[Provided entries start]
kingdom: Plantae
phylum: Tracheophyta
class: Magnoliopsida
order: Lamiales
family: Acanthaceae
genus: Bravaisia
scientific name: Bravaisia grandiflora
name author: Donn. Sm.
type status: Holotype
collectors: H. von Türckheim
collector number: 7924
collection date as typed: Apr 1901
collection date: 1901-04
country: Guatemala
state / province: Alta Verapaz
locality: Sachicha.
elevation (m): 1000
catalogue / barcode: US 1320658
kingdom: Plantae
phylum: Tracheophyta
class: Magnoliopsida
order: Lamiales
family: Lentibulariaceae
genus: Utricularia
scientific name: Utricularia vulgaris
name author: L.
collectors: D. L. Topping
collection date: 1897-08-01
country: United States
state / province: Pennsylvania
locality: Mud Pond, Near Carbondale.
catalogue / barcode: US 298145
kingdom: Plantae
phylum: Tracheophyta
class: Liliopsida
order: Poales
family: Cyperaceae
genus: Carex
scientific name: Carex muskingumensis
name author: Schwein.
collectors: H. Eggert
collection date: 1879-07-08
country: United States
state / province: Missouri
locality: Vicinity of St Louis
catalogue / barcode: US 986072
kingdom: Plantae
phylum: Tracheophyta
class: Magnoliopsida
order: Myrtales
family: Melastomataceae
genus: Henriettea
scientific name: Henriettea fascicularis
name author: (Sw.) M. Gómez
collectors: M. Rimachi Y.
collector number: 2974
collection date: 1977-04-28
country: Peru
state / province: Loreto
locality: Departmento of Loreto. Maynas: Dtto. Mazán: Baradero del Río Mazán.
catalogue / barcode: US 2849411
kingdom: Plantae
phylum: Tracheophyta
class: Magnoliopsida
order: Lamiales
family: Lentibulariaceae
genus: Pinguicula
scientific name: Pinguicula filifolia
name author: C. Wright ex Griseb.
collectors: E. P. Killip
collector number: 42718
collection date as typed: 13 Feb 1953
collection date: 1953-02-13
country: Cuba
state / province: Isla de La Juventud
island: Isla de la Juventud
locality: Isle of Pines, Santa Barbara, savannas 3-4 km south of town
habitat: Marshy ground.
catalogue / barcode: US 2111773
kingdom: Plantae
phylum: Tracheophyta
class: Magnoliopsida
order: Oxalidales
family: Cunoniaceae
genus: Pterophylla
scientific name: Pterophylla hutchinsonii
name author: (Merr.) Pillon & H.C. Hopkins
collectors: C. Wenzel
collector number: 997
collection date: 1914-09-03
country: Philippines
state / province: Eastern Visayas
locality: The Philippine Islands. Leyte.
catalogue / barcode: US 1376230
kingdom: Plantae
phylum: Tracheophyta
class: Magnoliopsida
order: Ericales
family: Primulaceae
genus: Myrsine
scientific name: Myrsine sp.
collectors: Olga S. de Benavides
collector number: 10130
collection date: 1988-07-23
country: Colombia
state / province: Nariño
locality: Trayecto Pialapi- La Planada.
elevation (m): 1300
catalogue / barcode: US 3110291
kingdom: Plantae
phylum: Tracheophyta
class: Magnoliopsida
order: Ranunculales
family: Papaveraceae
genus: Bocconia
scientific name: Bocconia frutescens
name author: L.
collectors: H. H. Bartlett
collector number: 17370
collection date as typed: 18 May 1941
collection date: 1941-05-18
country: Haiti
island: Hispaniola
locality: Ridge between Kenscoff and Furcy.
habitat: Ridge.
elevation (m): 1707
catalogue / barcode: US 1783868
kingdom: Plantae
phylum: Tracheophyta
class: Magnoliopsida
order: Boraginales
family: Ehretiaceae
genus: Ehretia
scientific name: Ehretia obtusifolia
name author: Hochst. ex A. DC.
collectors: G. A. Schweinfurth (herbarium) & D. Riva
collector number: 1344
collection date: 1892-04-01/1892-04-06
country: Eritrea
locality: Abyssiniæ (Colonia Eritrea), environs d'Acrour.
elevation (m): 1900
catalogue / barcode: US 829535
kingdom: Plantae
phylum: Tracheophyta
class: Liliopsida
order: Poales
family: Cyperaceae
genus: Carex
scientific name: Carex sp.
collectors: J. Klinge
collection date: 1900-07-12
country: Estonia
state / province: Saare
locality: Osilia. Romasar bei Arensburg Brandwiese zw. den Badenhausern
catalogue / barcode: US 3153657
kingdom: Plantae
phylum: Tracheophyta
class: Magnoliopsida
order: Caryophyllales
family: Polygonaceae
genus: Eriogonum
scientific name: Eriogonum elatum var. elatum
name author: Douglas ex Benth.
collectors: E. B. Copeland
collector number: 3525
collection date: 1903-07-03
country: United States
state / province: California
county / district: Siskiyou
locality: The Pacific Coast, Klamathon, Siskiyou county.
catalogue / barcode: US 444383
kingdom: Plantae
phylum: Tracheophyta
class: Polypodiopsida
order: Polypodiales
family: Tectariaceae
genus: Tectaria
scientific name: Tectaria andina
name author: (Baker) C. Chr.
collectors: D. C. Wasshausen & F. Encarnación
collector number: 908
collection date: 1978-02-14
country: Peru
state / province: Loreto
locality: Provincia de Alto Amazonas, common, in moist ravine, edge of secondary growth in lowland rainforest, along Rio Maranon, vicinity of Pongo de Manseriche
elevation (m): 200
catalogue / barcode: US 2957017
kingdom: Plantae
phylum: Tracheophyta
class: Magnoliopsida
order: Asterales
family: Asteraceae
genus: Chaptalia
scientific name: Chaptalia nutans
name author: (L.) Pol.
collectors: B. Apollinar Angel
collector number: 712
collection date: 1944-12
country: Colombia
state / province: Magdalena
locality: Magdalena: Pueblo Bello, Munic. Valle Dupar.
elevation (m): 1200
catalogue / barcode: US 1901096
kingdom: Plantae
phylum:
[Provided entries end]
__Stated exercise__:
Reproduce every line of the items above verbatim, from the first item through the last.

__Result for this task__:
kingdom: Plantae
phylum: Tracheophyta
class: Magnoliopsida
order: Lamiales
family: Acanthaceae
genus: Bravaisia
scientific name: Bravaisia grandiflora
name author: Donn. Sm.
type status: Holotype
collectors: H. von Türckheim
collector number: 7924
collection date as typed: Apr 1901
collection date: 1901-04
country: Guatemala
state / province: Alta Verapaz
locality: Sachicha.
elevation (m): 1000
catalogue / barcode: US 1320658
kingdom: Plantae
phylum: Tracheophyta
class: Magnoliopsida
order: Lamiales
family: Lentibulariaceae
genus: Utricularia
scientific name: Utricularia vulgaris
name author: L.
collectors: D. L. Topping
collection date: 1897-08-01
country: United States
state / province: Pennsylvania
locality: Mud Pond, Near Carbondale.
catalogue / barcode: US 298145
kingdom: Plantae
phylum: Tracheophyta
class: Liliopsida
order: Poales
family: Cyperaceae
genus: Carex
scientific name: Carex muskingumensis
name author: Schwein.
collectors: H. Eggert
collection date: 1879-07-08
country: United States
state / province: Missouri
locality: Vicinity of St Louis
catalogue / barcode: US 986072
kingdom: Plantae
phylum: Tracheophyta
class: Magnoliopsida
order: Myrtales
family: Melastomataceae
genus: Henriettea
scientific name: Henriettea fascicularis
name author: (Sw.) M. Gómez
collectors: M. Rimachi Y.
collector number: 2974
collection date: 1977-04-28
country: Peru
state / province: Loreto
locality: Departmento of Loreto. Maynas: Dtto. Mazán: Baradero del Río Mazán.
catalogue / barcode: US 2849411
kingdom: Plantae
phylum: Tracheophyta
class: Magnoliopsida
order: Lamiales
family: Lentibulariaceae
genus: Pinguicula
scientific name: Pinguicula filifolia
name author: C. Wright ex Griseb.
collectors: E. P. Killip
collector number: 42718
collection date as typed: 13 Feb 1953
collection date: 1953-02-13
country: Cuba
state / province: Isla de La Juventud
island: Isla de la Juventud
locality: Isle of Pines, Santa Barbara, savannas 3-4 km south of town
habitat: Marshy ground.
catalogue / barcode: US 2111773
kingdom: Plantae
phylum: Tracheophyta
class: Magnoliopsida
order: Oxalidales
family: Cunoniaceae
genus: Pterophylla
scientific name: Pterophylla hutchinsonii
name author: (Merr.) Pillon & H.C. Hopkins
collectors: C. Wenzel
collector number: 997
collection date: 1914-09-03
country: Philippines
state / province: Eastern Visayas
locality: The Philippine Islands. Leyte.
catalogue / barcode: US 1376230
kingdom: Plantae
phylum: Tracheophyta
class: Magnoliopsida
order: Ericales
family: Primulaceae
genus: Myrsine
scientific name: Myrsine sp.
collectors: Olga S. de Benavides
collector number: 10130
collection date: 1988-07-23
country: Colombia
state / province: Nariño
locality: Trayecto Pialapi- La Planada.
elevation (m): 1300
catalogue / barcode: US 3110291
kingdom: Plantae
phylum: Tracheophyta
class: Magnoliopsida
order: Ranunculales
family: Papaveraceae
genus: Bocconia
scientific name: Bocconia frutescens
name author: L.
collectors: H. H. Bartlett
collector number: 17370
collection date as typed: 18 May 1941
collection date: 1941-05-18
country: Haiti
island: Hispaniola
locality: Ridge between Kenscoff and Furcy.
habitat: Ridge.
elevation (m): 1707
catalogue / barcode: US 1783868
kingdom: Plantae
phylum: Tracheophyta
class: Magnoliopsida
order: Boraginales
family: Ehretiaceae
genus: Ehretia
scientific name: Ehretia obtusifolia
name author: Hochst. ex A. DC.
collectors: G. A. Schweinfurth (herbarium) & D. Riva
collector number: 1344
collection date: 1892-04-01/1892-04-06
country: Eritrea
locality: Abyssiniæ (Colonia Eritrea), environs d'Acrour.
elevation (m): 1900
catalogue / barcode: US 829535
kingdom: Plantae
phylum: Tracheophyta
class: Liliopsida
order: Poales
family: Cyperaceae
genus: Carex
scientific name: Carex sp.
collectors: J. Klinge
collection date: 1900-07-12
country: Estonia
state / province: Saare
locality: Osilia. Romasar bei Arensburg Brandwiese zw. den Badenhausern
catalogue / barcode: US 3153657
kingdom: Plantae
phylum: Tracheophyta
class: Magnoliopsida
order: Caryophyllales
family: Polygonaceae
genus: Eriogonum
scientific name: Eriogonum elatum var. elatum
name author: Douglas ex Benth.
collectors: E. B. Copeland
collector number: 3525
collection date: 1903-07-03
country: United States
state / province: California
county / district: Siskiyou
locality: The Pacific Coast, Klamathon, Siskiyou county.
catalogue / barcode: US 444383
kingdom: Plantae
phylum: Tracheophyta
class: Polypodiopsida
order: Polypodiales
family: Tectariaceae
genus: Tectaria
scientific name: Tectaria andina
name author: (Baker) C. Chr.
collectors: D. C. Wasshausen & F. Encarnación
collector number: 908
collection date: 1978-02-14
country: Peru
state / province: Loreto
locality: Provincia de Alto Amazonas, common, in moist ravine, edge of secondary growth in lowland rainforest, along Rio Maranon, vicinity of Pongo de Manseriche
elevation (m): 200
catalogue / barcode: US 2957017
kingdom: Plantae
phylum: Tracheophyta
class: Magnoliopsida
order: Asterales
family: Asteraceae
genus: Chaptalia
scientific name: Chaptalia nutans
name author: (L.) Pol.
collectors: B. Apollinar Angel
collector number: 712
collection date: 1944-12
country: Colombia
state / province: Magdalena
locality: Magdalena: Pueblo Bello, Munic. Valle Dupar.
elevation (m): 1200
catalogue / barcode: US 1901096
kingdom: Plantae
phylum:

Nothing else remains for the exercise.